Po drugie, sposób organizacji takiego przedsięwzięcia jest komiczny, bo odbywa się za pomocą platform Google. Ale może być też bezprawny, ponieważ tak jak wielokrotnie przestrzegaliśmy przedsiębiorców przed korzystaniem z Gmaila, tak również związek zawodowy musi przestrzegać przepisów RODO i polskich ustaw dot. ochrony danych osobowych. Niejako na to właśnie zwraca uwagę Solidarność. Podobno dane osobowe pracowników ZUS nie tylko są przechowywane w budzący wątpliwości sposób, ale i są zbierane bez odpowiedniej informacji na ten temat. Co oczywiście też jest nieprawdą.

„Związek od kilkunastu miesięcy za wszelką cenę próbuje zakłócić pracę ZUS i dyskredytować urząd. ZA już po raz kolejny stara się przeprowadzać referendum strajkowe. W ubiegłym roku pracownicy ZUS nie poparli inicjatywy związku o przeprowadzeniu strajku. Referendum strajkowe zakończyło się porażką. Za strajkiem głosowało ok. 3,5 tys. osób na około 44 tys. pracowników ZUS. To pokazuje, na jakie poparcie może liczyć związek” – dodaje rzecznik ZUS.

Niektórzy ludzie po prostu lubią widzieć jak świat płonie. Ja niezmiennie jestem zwolennikiem tezy, że tu nie chodzi o to, by ludziom pracującym w ZUS żyło się lepiej.
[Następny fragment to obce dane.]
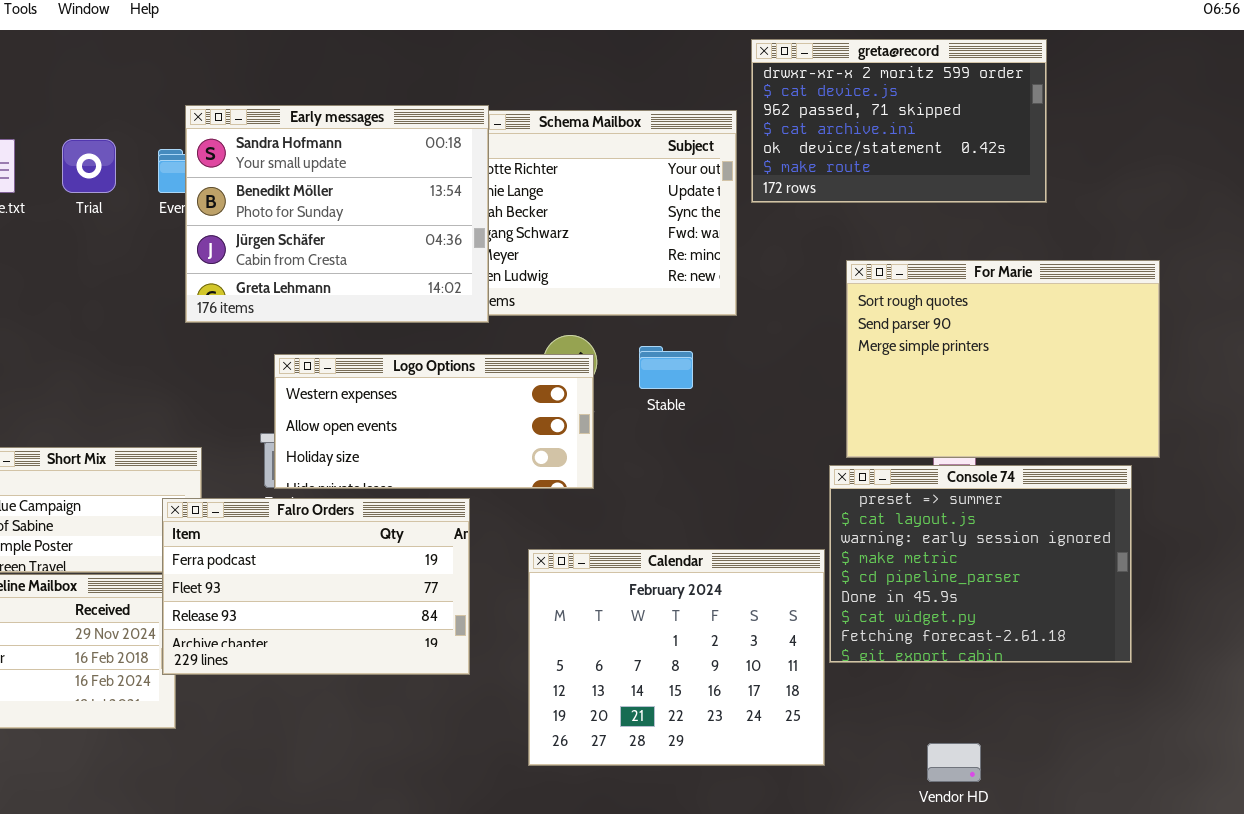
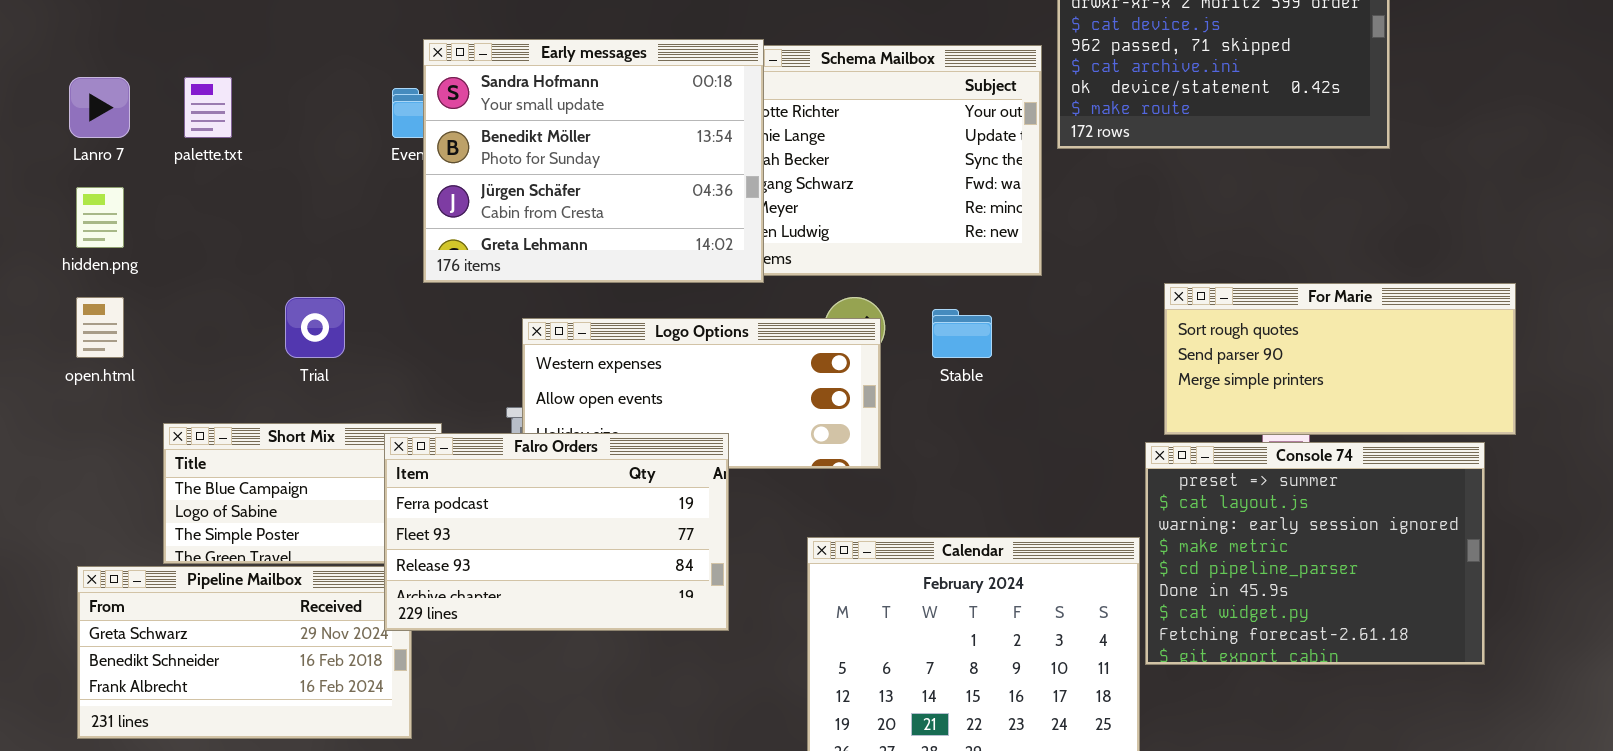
Trial: [62,139,116,193] -> [285,297,345,358], moved
For Marie: [846,260,1160,458] -> [1164,283,1516,435], resized
Falro Orders: [162,498,470,675] -> [384,433,729,631], moved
Tu chodzi o lans i poczucie sprawczości, szantażowanie polityków nagłym chaosem tuż przed wyborami, co być może zostanie docenione i wynagrodzone. Tym razem w opozycji (skoro Michał Kołodziejczak mógł…). Związkowa Alternatywa namawia na przedwyborczy strajk także pracowników Poczty Polskiej. Tylko, że ja mam wrażenie, że pracownicy Poczty Polskiej prowadzą strajk włoski nieprzerwanie od 20 lat. ZUS-u z kolei działa zupełnie sprawnie.